Portraits and the Artist

Why didn´t Michelangelo do portraits? Since he was such a great artist, wouldn’t it have been easy for him to make beautiful busts of his friends and patrons? Bernini did, Rodin did. Houdon´s portraits of Voltaire and Benjamin Franklin in the Louvre in Paris are unforgettable. You can just see those men, as if they were alive.

Michelangelo made ideal people, figures out of his imagination. They are man and woman in the abstract. They take us away from the particular circumstances of our time and world and make us reflect on mankind, not any individual. And as ideals, his beautiful figures are governed not by the accidents and irregularities of nature but by the mysterious laws of design. Beauty.

Portraits can be a terrible restriction for the artist. He has to copy his subject when he would like to go off here and there on his own, following his fancy. Then he hands his finished portrait to the customer and gets objections: “Can´t you make him look less morose?” “That´s him all right but he never smiled like that.” “She´s not going to like this because she hates blue.”

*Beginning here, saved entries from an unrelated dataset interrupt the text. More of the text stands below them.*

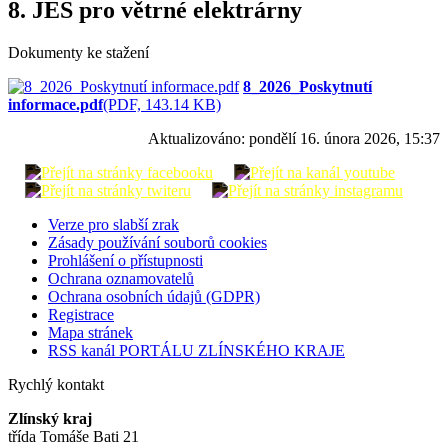
8. JES pro větrné elektrárny
Dokumenty ke stažení
8_2026_Poskytnutí
informace.pdf
(PDF, 143.14 KB)
Aktualizováno:
pondělí 16. února 2026, 15:37
Verze pro slabší zrak
Zásady používání souborů cookies
Prohlášení o přístupnosti
Ochrana oznamovatelů
Ochrana osobních údajů (GDPR)
Registrace
Mapa stránek
RSS kanál PORTÁLU ZLÍNSKÉHO KRAJE
Rychlý kontakt
Zlínský kraj
třída Tomáše Bati 21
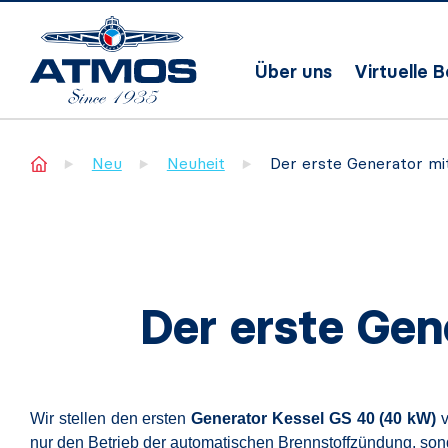
Über uns
Virtuelle 
Home
Neu
Neuheit
Der erste Generator mi
Der erste Gen
Wir stellen den ersten
Generator Kessel GS 40 (40 kW)
nur den Betrieb der automatischen Brennstoffzündung, so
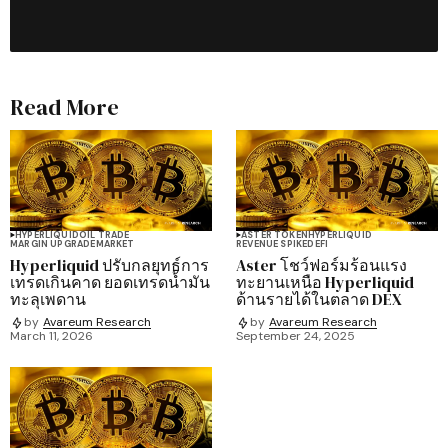
Read More
HYPERLIQUID
OIL TRADE
ASTER TOKEN
HYPERLIQUID
MARGIN UPGRADE
MARKET
REVENUE SPIKE
DEFI
Hyperliquid ปรับกลยุทธ์การ
Aster โชว์ฟอร์มร้อนแรง
เทรดเกินคาด ยอดเทรดน้ำมัน
ทะยานเหนือ Hyperliquid
ทะลุเพดาน
ด้านรายได้ในตลาด DEX
by
Avareum Research
by
Avareum Research
March 11, 2026
September 24, 2025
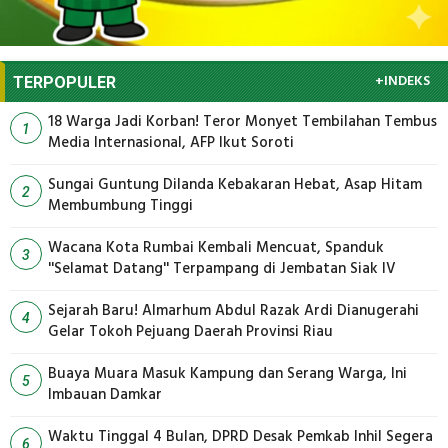
+INDEKS
TERPOPULER
18 Warga Jadi Korban! Teror Monyet Tembilahan Tembus
1
Media Internasional, AFP Ikut Soroti
Sungai Guntung Dilanda Kebakaran Hebat, Asap Hitam
2
Membumbung Tinggi
Wacana Kota Rumbai Kembali Mencuat, Spanduk
3
''Selamat Datang'' Terpampang di Jembatan Siak IV
Sejarah Baru! Almarhum Abdul Razak Ardi Dianugerahi
4
Gelar Tokoh Pejuang Daerah Provinsi Riau
Buaya Muara Masuk Kampung dan Serang Warga, Ini
5
Imbauan Damkar
Waktu Tinggal 4 Bulan, DPRD Desak Pemkab Inhil Segera
6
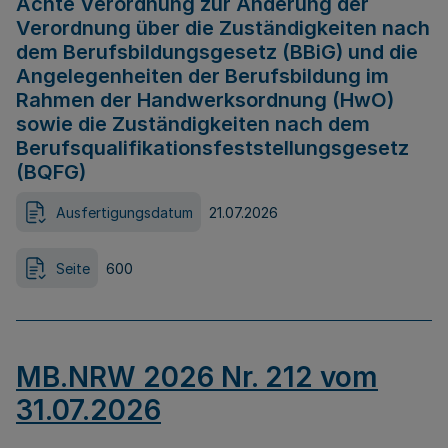
Achte Verordnung zur Änderung der
Verordnung über die Zuständigkeiten nach
dem Berufsbildungsgesetz (BBiG) und die
Angelegenheiten der Berufsbildung im
Rahmen der Handwerksordnung (HwO)
sowie die Zuständigkeiten nach dem
Berufsqualifikationsfeststellungsgesetz
(BQFG)
Ausfertigungsdatum
21.07.2026
Seite
600
MB.NRW 2026 Nr. 212 vom
31.07.2026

But most artists never had much choice: portrait painting and busts have always been their daily bread. Even Michelangelo had to model a giant bronze portrait of Pope Julius. “What should I put in your hand, Holiness?” he asked the Pope. “A book?”
“A book? I don’t know anything about books, “ said the grumpy Pope. “Give me a sword.”
It’s a big pity the statue was melted down for a cannon because now we’ll never see how Michelangelo fashioned his ideal man out of that raw material.